On Passing Through Time to Eternity

We must soldier on, ever mindful of the world’s goodness, yet resistant to its entrapments.

(Photo: Pixabay/CC0)

When he died at age 70 in August 1979, Cardinal John Wright had been the highest ranking American cleric in the Catholic Church, living out the last 10 years of his life in Rome as an embattled Prefect of the Congregation for the Clergy. Not an enviable job at any time, least of all at a moment when the priesthood was awash with defections, producing a flow so constant and uninterrupted that not a few of the faithful were left permanently bereft. “What they need,” said Wright with a bluntness few of his fellow prelates dared express, “is to go to Confession, and right away. They made a promise. They should keep it.”

But no one was listening, save possibly the Vicar of Christ, whom he served unstintingly right up to the very end. “He will long be remembered,” St. John Paul II declared on the occasion of his death, “with admiration and gratitude.”

In a moving tribute to his memory, his longtime friend William Clancy recalled a conversation he had had with Wright years before, in which he told him of a Collect he prayed for the first time in Rome soon after his ordination. What especially endeared him to this prayer, Wright said, was that it revealed so clearly the mystery of Christian humanism, a cause to which he was ardently committed. What sparked the discovery was the lovely Latin text, Sic transeamus per bona temporalia; ut non amittamus aeterna, exhorting the soul to pass through the good things of this world, so as not to lose those of the world to come.

“He prayed the Collect in an ancient Roman chapel,” his friend recalled, “and as he prayed the sun streamed upon the marble altar where he stood. He felt at once — and all together — the splendor and the wonder and the joy of life: the pathos of its passing and the glory beyond the passing. He wept,” Clancy continues, “as he often did, rejoicing, and went on with what he had to do.”

And, of course, there was much that he had to do, including the eventual exercise of high episcopal office. But always with that double sense, that splendid tension of which Christian humanism gives such exquisite expression; that while there are wonderful things in this world, things worth having — worth defending, too — we must never lose sight of that other world, the one to which the deepest desires of the heart, joined to grace, beckon us toward. “We seek the city that is to come,” the Letter to the Hebrews reminds us. There is nothing here, in other words, that can finally assuage the appetite we have for heaven, for God.

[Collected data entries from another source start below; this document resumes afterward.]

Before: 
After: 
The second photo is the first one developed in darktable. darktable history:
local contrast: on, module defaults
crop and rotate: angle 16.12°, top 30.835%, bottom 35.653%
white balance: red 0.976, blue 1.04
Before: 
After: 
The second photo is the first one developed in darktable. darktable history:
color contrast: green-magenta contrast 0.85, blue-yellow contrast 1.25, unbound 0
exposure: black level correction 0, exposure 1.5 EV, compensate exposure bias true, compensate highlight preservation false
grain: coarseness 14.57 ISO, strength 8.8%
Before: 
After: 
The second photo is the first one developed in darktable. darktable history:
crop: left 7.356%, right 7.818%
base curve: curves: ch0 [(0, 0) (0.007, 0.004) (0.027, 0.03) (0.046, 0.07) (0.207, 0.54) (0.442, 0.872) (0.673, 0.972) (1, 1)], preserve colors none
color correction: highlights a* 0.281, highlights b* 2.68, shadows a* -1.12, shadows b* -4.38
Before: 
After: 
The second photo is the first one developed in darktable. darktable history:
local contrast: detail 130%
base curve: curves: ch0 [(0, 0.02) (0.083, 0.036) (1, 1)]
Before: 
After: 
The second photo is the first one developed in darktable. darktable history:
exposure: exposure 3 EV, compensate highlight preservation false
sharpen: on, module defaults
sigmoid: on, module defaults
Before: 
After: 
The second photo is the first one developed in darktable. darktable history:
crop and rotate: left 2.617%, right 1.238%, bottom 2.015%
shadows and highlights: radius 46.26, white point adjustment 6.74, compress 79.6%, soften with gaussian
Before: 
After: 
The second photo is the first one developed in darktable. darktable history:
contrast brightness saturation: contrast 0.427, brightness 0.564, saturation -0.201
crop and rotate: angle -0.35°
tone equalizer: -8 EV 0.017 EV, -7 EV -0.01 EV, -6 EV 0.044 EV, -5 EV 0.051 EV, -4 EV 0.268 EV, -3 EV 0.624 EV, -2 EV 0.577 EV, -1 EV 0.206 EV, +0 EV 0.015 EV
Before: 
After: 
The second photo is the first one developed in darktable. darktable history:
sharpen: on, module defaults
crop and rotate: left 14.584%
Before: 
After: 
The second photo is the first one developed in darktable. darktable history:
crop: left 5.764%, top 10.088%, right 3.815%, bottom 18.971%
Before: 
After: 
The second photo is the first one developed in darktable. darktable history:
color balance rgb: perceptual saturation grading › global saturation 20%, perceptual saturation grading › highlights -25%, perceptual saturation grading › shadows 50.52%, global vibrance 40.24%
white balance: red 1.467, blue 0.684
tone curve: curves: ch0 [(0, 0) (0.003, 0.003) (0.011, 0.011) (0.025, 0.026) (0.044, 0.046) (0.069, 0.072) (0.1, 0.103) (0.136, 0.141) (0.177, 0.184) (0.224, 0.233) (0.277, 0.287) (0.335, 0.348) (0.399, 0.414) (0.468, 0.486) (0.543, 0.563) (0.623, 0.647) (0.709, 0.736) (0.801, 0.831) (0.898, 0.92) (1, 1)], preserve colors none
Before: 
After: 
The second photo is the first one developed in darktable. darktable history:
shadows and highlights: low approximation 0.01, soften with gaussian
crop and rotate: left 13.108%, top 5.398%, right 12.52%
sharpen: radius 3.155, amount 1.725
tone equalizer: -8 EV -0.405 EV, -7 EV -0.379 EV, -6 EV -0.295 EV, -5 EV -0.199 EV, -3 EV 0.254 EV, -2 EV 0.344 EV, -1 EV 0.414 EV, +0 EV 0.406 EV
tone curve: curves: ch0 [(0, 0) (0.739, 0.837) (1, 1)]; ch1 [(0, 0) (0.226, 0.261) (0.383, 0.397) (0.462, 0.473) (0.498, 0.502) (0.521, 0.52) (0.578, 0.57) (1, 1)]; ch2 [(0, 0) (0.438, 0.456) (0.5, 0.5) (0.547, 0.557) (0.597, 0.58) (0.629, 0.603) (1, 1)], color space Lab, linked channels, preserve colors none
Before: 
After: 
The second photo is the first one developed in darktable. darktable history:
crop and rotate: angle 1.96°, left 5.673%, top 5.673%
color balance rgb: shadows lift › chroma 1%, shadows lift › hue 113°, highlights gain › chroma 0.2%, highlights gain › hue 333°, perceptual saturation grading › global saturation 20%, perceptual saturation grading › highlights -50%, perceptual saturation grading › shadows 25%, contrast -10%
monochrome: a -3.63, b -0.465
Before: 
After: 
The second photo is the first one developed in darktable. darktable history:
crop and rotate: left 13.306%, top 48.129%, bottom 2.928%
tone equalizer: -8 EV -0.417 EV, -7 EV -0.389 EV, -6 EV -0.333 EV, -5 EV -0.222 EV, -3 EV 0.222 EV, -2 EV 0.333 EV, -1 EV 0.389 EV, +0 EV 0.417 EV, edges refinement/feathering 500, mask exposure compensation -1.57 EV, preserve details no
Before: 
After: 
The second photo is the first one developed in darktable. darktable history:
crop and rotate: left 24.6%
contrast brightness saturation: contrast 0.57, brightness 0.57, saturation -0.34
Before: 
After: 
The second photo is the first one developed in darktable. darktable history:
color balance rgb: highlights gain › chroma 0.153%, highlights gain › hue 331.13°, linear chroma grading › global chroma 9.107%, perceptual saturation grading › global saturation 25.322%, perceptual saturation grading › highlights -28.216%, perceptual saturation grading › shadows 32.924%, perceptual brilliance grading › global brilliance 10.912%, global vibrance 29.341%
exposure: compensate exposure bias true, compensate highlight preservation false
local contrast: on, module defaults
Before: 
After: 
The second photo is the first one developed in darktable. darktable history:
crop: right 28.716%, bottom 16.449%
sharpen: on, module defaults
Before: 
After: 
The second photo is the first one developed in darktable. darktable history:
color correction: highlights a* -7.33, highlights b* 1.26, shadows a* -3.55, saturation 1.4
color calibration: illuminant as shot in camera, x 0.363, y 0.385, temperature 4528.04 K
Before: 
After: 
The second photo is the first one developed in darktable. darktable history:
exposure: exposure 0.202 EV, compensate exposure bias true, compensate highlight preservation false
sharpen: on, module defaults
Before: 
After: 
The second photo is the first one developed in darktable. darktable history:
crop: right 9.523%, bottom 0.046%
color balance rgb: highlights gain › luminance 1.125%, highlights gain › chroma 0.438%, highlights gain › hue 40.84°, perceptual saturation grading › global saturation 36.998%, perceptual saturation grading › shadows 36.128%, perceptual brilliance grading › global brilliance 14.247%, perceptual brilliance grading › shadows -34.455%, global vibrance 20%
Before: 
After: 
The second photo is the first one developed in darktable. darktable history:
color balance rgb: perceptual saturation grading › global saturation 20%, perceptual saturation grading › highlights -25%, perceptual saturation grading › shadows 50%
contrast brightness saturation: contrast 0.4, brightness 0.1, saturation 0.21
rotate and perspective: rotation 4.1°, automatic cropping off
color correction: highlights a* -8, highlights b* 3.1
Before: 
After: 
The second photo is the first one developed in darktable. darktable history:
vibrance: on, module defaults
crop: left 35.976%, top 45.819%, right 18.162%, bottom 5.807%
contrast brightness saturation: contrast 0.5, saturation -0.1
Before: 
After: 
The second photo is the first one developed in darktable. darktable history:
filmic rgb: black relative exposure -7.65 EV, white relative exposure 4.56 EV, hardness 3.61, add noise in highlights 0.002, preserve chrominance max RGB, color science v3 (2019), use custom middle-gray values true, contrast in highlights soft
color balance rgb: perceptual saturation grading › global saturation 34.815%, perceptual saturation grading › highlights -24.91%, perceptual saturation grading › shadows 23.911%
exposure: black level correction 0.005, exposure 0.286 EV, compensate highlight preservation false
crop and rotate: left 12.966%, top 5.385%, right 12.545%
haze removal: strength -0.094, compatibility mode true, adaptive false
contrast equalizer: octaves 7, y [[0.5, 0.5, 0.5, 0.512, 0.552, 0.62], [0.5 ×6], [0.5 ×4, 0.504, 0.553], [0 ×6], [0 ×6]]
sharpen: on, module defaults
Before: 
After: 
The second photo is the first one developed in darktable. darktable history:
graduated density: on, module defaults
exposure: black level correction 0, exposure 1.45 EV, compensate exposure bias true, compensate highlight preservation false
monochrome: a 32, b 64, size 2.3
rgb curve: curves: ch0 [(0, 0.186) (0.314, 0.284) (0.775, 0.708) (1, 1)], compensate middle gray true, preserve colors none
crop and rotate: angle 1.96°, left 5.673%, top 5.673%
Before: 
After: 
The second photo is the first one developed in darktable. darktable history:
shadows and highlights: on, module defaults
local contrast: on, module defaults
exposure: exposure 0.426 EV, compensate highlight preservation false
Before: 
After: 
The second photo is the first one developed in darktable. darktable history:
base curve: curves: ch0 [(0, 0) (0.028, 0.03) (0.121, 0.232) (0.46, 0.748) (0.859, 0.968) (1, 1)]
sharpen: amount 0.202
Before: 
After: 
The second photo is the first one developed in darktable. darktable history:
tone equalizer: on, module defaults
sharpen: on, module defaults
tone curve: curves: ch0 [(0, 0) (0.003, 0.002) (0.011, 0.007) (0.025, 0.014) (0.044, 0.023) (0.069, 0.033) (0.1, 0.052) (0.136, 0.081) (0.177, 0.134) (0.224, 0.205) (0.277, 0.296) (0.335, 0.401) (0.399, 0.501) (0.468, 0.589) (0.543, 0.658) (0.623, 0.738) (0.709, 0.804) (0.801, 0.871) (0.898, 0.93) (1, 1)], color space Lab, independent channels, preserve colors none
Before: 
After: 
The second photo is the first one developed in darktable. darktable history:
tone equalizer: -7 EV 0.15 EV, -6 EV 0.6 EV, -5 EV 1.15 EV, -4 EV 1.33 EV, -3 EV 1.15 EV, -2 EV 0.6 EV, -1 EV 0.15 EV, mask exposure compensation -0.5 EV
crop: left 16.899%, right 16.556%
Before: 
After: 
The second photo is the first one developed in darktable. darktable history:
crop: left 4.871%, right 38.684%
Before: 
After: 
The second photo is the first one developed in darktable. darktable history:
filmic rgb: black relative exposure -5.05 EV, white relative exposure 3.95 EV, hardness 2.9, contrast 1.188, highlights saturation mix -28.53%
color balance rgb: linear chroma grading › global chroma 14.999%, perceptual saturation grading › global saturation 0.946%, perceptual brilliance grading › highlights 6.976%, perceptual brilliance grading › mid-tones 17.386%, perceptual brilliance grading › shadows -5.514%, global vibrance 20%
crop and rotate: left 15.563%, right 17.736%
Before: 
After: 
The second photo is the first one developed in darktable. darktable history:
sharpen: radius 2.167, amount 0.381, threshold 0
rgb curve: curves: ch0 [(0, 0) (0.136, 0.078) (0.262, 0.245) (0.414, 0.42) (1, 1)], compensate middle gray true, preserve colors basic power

This surely accounts for the coat of arms he chose on first becoming bishop: Resonare Christum, To echo Christ, who is the source, inexhaustibly rich, of that integration of earth and heaven, human and divine. So, too, his attachment to Catholic France, as seen especially in her great saints, of whom Joan of Arc became the particular, indeed consuming, object of his devotion. One does not amass six thousand volumes, the largest collection outside France, on the Maid of Orleans, for nothing.

This is all worth recalling, it seems to me, as we move through these final days of Lent, picking up our crosses, urged on by the example of so many others who, like Cardinal Wright, have gone before us. We too must soldier on, ever mindful of the world’s goodness, its many excellences, yet resistant to its entrapments, lest they divert us from the journey that leads to God. Yes, the Bridegroom has gone away, leaving us to mourn his passing, but we are to fill the emptiness with prayer and fasting in order to awaken true hunger for his return.

Regis Martin, Ph.D., is a professor of theology and a faculty associate

with the Veritas Center for Ethics in Public Life at Franciscan University of Steubenville, Ohio.